The other side finds a way to get its people involved, to raise money. Our side is thinking about something else.
—James Dobson
Druid Hills Presbyterian Church in Atlanta, Georgia, is dealing with the issue of homosexual clergy. The Evangelical Lutheran Church must come to a conclusion on whether practicing homosexual pastor Bradley E. Schmeling of St. John’s Lutheran Church should be relieved of his pastorate because he admits that he is in a sexual relationship with another man. As one member of the Druid Hills church laments, “A lot of time and energy is being spent by governing bodies and individual churches over this issue. . . . The time should be devoted to the real mission of the church: helping the poor, the homeless, [and] the community at large.” Liberals know that conservatives grow weary fighting spiritual battles. In time, they throw up their hands and say that there are more important “spiritual things” to do. They don’t want to fight anymore, because they believe that divisions divide churches and hurt the ministry of the gospel. In reality, not to deal with these clear moral issues makes the gospel irrelevant. If sin is no longer sin, then there is no need for the cross.
Rousas J. Rushdoony has written that humanists believe in history but not in God, and Christians believe in God but not in history. The “other side,” as Dobson describes the opposition to the moral worldview of the Bible, has only this world in its redemptive sights, so they put all their efforts in the things of this world. There is no “next world.” For the humanist, this world is both heaven and hell. What a person does with his life and his environment determines his earthly future and the future of this terrestrial ball he calls “mother earth.” Man, the humanist believes, is the master of his destiny, the captain of his soul, the determiner of his fate.
Many Christians err on the other side by asserting that this life and the world in which we live count for very little. Christians have a stake in the world to come through the redemptive work of Jesus Christ, and this redemptive work has made us and this world to count for something. “The earth is the LORD’s, and all that it contains” (Ps. 24:1). As “fellow heirs with Christ” (Rom. 8:17), we possess, as a stewardship, this world. God’s good creation gift requires a righteous stewardship.
History is not something to be despised. History is the domain of God’s redemptive work. Until God decides to do something with us personally (through death) and the world in which we live (by creating a new heaven and a new earth), this world is the only place where we can work out our salvation with fear and trembling.

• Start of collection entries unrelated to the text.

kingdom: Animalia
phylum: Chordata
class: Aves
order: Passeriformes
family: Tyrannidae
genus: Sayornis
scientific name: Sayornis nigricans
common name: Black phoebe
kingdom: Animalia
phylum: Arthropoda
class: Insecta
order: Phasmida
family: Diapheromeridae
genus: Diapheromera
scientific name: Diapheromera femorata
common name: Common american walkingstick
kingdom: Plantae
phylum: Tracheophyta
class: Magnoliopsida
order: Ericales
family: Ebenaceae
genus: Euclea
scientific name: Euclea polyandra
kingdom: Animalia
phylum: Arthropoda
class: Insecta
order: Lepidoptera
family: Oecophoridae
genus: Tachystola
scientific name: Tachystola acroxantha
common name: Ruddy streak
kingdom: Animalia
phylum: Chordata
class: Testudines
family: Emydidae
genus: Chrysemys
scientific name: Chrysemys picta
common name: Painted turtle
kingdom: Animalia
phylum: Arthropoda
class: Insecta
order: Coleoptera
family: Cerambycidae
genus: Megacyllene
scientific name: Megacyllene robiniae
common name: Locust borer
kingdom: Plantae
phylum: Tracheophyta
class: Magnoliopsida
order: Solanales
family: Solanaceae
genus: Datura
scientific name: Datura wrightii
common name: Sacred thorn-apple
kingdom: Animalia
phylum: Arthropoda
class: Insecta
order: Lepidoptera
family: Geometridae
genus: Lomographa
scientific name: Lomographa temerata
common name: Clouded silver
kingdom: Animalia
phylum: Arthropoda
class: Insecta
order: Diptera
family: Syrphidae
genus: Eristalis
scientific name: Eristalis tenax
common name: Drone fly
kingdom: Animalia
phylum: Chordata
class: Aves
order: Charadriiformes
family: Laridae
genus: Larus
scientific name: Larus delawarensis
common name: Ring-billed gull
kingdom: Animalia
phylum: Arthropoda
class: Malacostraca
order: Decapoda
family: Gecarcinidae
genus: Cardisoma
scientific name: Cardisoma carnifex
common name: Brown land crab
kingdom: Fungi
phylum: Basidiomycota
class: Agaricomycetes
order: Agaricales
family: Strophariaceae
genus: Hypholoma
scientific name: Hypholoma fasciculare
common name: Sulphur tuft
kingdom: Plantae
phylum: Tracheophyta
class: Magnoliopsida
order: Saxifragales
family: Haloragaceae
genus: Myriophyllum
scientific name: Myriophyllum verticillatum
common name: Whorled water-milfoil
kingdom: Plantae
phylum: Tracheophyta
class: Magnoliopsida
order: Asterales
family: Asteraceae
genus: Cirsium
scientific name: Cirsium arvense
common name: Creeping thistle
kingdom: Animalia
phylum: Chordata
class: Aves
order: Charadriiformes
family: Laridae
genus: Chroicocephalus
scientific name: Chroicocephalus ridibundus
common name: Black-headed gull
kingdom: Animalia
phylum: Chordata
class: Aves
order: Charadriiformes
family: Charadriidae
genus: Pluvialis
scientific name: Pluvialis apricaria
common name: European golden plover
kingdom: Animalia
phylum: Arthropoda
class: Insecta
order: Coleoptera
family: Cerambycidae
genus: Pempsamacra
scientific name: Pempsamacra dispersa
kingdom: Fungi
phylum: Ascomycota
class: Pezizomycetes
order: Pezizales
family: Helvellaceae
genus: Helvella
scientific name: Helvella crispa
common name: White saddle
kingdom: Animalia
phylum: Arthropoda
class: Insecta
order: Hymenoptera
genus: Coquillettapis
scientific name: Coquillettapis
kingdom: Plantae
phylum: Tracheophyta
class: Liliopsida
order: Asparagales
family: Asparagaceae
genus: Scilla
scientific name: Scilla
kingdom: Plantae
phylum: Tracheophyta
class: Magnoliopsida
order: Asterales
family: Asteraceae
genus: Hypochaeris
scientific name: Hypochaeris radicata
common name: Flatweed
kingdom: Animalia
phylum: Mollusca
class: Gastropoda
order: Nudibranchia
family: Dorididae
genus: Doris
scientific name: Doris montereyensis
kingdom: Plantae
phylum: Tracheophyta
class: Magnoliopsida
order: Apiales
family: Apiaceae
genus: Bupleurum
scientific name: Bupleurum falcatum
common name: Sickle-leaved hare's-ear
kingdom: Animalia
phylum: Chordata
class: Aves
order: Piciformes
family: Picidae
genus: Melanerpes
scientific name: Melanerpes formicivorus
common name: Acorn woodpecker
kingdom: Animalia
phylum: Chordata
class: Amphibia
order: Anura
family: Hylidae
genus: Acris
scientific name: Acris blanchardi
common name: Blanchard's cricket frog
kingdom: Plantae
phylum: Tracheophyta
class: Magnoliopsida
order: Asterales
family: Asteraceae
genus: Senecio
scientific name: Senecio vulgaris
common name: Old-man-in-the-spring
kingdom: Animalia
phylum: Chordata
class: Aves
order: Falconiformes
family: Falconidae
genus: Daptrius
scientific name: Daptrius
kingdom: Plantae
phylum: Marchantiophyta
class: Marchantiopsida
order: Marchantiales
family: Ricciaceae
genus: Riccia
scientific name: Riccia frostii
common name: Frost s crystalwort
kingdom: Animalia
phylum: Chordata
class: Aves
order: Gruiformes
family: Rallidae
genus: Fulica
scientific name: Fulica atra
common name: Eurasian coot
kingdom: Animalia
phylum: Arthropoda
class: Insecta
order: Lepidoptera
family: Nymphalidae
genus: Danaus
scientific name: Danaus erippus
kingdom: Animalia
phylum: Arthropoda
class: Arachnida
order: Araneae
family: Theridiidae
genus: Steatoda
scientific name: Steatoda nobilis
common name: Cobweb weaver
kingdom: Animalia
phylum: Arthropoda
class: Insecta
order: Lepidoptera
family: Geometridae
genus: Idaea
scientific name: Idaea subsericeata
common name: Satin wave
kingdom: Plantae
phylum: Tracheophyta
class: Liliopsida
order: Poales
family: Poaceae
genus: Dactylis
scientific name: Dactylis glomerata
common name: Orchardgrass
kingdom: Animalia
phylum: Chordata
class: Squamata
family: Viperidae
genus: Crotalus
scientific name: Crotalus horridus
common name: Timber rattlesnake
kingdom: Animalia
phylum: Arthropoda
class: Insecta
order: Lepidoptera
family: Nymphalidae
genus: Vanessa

James Dobson vented his frustrations about the lack of Christian response to this world. On a Focus on the Family broadcast, Dobson “chastised Concord [California] area pastors for not fighting for the repeal” of a law that banned discrimination against people with AIDS. On his October 30, 1989, Focus on the Family broadcast, Dobson said that of 85 pastors contacted by a recent Focus on the Family guest, only three offered to help. The reason the pastors gave for not getting involved was that such activity is “too political.” Dobson said that “it’s not political. It’s everything we care about and hope for. It’s everything that Christ taught us and we are losing it,” he said. Dobson went on to say that the church was “asleep,” and that he was “weary” of coming to the microphone and saying that.